-------- Records for this task --------
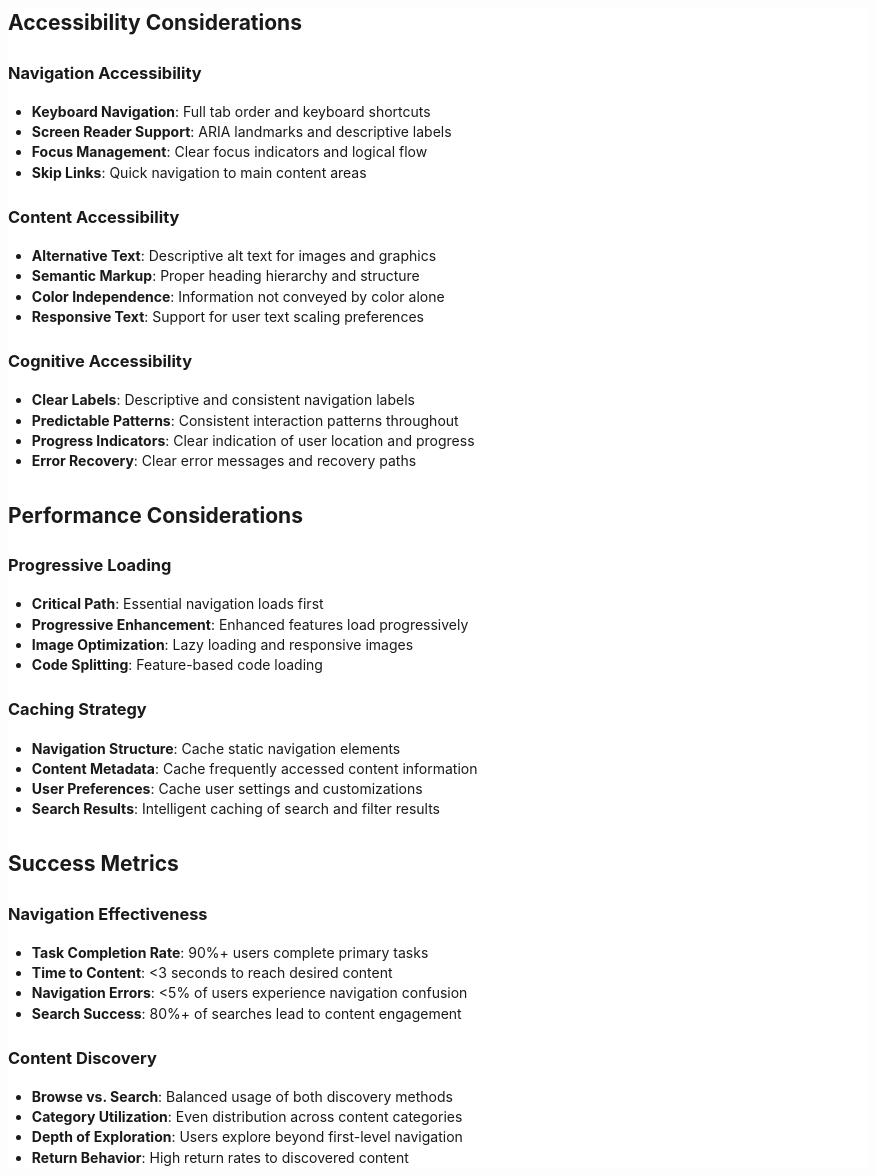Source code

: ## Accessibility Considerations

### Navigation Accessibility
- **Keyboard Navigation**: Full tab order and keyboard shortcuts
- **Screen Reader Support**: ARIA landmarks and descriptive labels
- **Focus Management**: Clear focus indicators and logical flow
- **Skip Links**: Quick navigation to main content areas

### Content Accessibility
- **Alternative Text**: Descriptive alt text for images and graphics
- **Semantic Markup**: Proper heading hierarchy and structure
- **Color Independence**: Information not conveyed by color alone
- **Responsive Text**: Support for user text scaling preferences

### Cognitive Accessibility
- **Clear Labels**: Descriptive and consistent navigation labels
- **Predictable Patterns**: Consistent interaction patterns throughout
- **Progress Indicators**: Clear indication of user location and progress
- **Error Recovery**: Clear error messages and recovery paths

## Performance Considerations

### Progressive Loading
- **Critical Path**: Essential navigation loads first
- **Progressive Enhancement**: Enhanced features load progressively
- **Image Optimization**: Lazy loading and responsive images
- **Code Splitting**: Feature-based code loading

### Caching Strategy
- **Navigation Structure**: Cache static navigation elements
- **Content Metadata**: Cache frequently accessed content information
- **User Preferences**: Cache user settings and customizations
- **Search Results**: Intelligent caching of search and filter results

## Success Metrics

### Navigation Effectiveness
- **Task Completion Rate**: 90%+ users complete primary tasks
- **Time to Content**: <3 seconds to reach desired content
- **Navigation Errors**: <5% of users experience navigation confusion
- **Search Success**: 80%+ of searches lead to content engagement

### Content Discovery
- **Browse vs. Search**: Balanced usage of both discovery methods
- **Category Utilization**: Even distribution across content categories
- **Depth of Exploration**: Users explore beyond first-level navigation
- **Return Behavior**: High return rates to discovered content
--------
-------- Records for this task --------
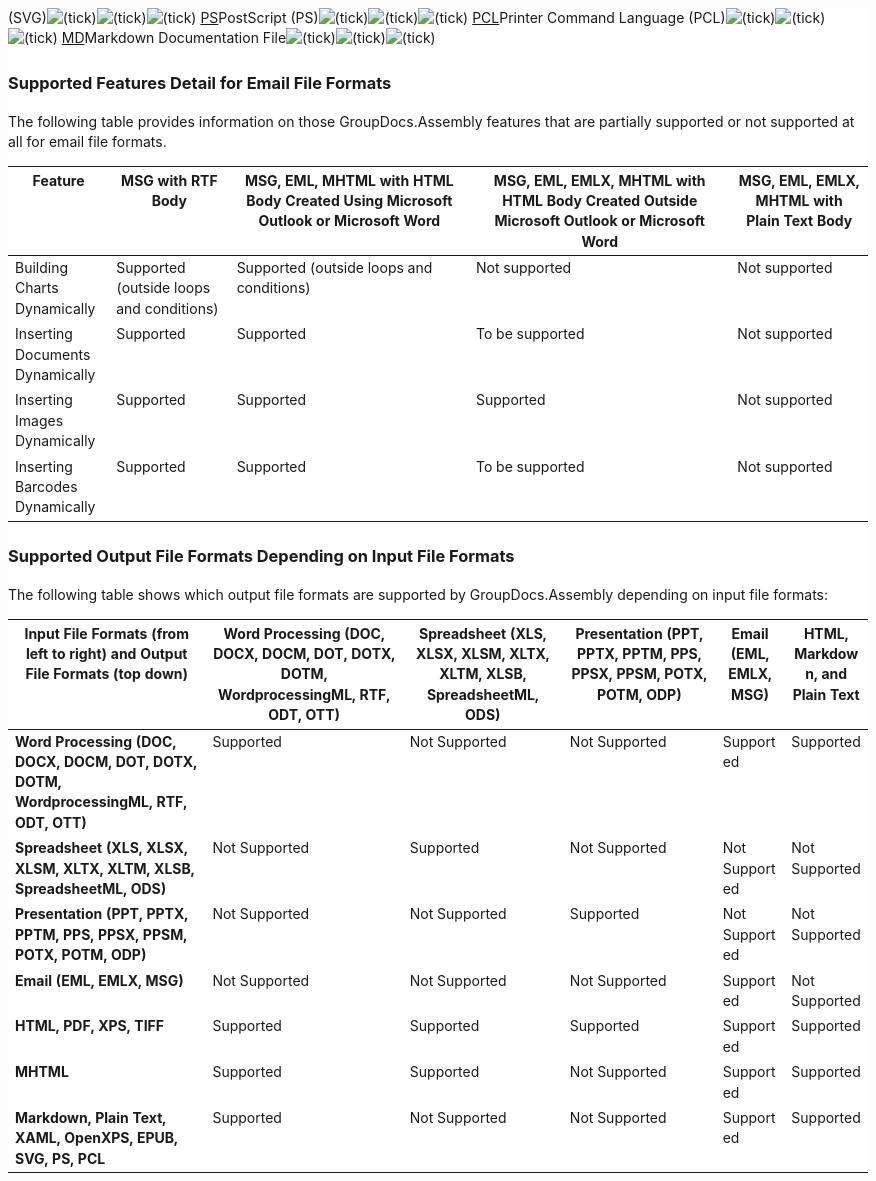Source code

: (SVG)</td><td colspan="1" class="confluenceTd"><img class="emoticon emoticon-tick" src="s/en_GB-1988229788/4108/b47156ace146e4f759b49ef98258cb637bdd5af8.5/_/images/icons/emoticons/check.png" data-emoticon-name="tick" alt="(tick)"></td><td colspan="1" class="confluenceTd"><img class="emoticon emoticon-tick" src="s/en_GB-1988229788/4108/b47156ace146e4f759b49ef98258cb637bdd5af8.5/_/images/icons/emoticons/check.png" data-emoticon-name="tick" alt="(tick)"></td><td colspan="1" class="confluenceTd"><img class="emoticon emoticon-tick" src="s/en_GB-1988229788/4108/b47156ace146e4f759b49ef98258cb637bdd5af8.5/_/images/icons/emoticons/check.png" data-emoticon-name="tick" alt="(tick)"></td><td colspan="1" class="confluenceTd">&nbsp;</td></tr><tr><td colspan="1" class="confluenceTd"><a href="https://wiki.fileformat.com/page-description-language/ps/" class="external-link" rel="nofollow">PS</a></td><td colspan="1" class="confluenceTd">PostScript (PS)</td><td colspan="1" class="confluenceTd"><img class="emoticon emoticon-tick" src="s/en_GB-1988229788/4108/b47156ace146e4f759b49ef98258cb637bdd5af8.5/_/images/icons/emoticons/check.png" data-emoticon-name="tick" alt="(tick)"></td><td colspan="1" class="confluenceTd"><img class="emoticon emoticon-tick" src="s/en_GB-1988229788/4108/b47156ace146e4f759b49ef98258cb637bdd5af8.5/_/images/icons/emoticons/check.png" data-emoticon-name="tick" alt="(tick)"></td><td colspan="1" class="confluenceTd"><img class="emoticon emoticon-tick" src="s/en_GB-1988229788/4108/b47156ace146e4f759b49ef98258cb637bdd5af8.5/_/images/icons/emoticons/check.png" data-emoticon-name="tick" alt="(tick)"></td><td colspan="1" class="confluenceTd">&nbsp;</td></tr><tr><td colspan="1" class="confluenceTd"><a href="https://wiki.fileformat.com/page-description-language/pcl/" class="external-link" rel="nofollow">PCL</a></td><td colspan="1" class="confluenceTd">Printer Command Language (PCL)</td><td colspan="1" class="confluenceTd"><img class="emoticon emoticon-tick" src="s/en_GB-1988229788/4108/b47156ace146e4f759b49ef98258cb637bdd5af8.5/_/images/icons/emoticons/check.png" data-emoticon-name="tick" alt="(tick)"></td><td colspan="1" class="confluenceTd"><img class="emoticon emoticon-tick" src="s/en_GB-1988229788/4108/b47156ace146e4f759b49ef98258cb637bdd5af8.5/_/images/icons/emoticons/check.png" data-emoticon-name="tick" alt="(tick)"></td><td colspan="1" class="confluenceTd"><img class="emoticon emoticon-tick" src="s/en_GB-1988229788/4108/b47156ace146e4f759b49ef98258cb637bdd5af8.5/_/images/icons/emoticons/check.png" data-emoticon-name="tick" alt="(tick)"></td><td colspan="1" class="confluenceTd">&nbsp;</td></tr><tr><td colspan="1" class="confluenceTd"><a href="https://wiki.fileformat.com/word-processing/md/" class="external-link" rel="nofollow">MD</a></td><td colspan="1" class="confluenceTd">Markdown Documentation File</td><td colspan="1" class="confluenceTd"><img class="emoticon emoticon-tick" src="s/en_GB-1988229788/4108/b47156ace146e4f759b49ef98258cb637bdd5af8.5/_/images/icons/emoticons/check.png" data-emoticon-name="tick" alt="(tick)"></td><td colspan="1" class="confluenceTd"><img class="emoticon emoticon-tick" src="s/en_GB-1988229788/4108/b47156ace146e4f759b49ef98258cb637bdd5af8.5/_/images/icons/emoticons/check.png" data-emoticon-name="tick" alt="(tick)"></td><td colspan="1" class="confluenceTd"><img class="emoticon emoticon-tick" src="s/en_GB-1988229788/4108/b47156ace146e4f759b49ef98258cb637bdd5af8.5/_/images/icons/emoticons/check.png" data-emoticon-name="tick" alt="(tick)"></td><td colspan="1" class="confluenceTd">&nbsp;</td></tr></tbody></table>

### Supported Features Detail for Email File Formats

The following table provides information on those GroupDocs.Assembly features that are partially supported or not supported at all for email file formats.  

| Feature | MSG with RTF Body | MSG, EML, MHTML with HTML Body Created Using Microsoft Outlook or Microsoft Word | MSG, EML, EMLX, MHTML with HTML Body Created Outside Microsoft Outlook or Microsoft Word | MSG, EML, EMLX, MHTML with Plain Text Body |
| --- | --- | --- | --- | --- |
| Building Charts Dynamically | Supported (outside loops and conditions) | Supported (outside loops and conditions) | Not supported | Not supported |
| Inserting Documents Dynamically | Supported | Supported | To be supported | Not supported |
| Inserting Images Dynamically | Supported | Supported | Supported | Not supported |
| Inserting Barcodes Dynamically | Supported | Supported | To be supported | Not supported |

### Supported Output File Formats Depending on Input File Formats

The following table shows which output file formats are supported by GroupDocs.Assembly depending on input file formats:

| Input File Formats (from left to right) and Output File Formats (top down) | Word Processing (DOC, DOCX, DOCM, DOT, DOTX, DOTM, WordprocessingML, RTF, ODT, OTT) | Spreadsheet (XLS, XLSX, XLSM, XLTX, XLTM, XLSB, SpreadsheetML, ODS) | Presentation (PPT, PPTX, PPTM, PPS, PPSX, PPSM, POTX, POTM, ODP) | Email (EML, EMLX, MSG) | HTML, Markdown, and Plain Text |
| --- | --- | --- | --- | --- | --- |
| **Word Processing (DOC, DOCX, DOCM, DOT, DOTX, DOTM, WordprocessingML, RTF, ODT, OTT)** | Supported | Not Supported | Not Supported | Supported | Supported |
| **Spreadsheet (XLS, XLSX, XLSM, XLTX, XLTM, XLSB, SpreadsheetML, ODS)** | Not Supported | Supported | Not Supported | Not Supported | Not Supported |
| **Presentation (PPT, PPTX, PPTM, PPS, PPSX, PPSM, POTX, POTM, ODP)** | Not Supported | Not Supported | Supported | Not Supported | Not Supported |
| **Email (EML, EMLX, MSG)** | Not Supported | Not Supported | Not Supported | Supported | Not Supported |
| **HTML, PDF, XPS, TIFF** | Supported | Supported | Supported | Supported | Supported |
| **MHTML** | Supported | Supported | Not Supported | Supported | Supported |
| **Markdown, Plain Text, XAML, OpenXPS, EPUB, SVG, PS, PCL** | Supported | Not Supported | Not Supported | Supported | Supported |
--------
Task description.
Copy all lines from the data that hold the word "following".

Exercise solution.
The following table provides information on those GroupDocs.Assembly features that are partially supported or not supported at all for email file formats.  
The following table shows which output file formats are supported by GroupDocs.Assembly depending on input file formats:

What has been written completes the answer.